Author(s): Feghali JG, Kaufman PL. Decreased intraocular pressure in the hypertensive human eye with betaxolol, a beta 1-adrenergic antagonist. Am J Ophthalmol. 1985 Dec 15;100(6):777-82. PMID 2866715
Journal: American Journal Of Ophthalmology, Volume 100, Issue 6, Dec 1985
In a double-masked randomized prospective study, 19 adult white subjects with primary open-angle glaucoma or ocular hypertension were treated twice daily with drops of 0.25% betaxolol (a relatively selective beta 1-adenoceptor antagonist) or placebo for six weeks. The nine betaxolol-treated subjects demonstrated a statistically significant average decrease in intraocular pressure of 3.8 +/- 5 mm Hg, evident after one week and persisting throughout the entire six-week treatment period.
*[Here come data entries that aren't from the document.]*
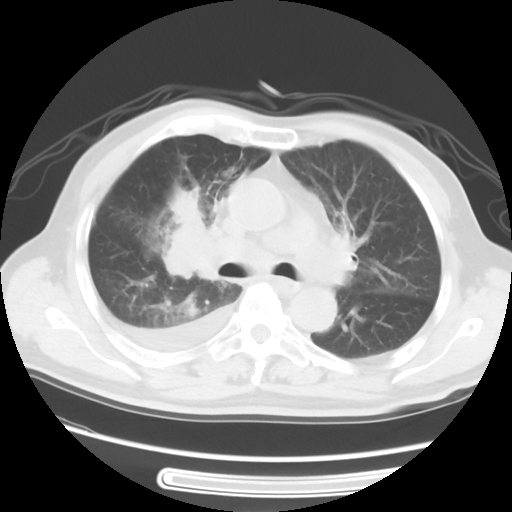
Chest CT, one axial slice. Position 34 of 56 along the scan axis. Lung window (W 1500 / L -600 HU). 5 mm slice thickness. 512 × 512 image matrix, field of view 360 × 360 mm. Patient: male, 77 years. From the clinical record (not read from this slice): clinical TNM (as recorded): T3 N3 M1b; histopathological grade: G3.
Annotated regions visible in this slice (rectangle marked by the reading radiologist):
- lung tumour (recorded histology: small cell carcinoma): box from (x=154, y=183) to (x=223, y=289) px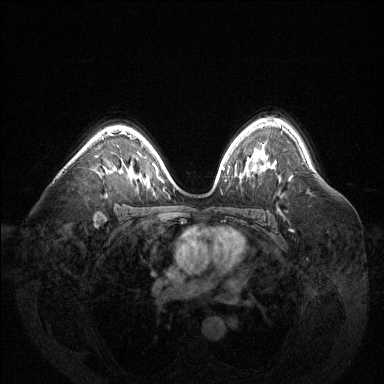
Breast MRI (dynamic contrast-enhanced), one axial slice. Slice 93 of 144 in the series (ordered by position). Dynamic contrast-enhanced series, time point 2 of 6 at this slice position (early post-contrast). 1.5 T. TE 1.6 ms, TR 4.6 ms. 384 × 384 image matrix, field of view 400 × 400 mm. Female patient.
Structures marked on this image (semi-automatically segmented with operator editing):
- enhancing-tissue mask used for the functional tumour volume (all voxels passing the contrast-enhancement thresholds inside the analysis volume; usually the tumour): bounding box <111,134,115,136> (left, top, right, bottom; pixels)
The ten placebo-treated subjects exhibited a statistically nonsignificant increase in intraocular pressure of 0.4 +/- 2.4 mm Hg. Mean systemic arterial blood pressure, pulse rate, corneal sensitivity, pupil diameter, and basal tear secretion remained unchanged in both groups. Transient stinging upon instillation of the eyedrops was the only side effect in the betaxolol-treated subjects but in no case did it necessitate cessation of therapy.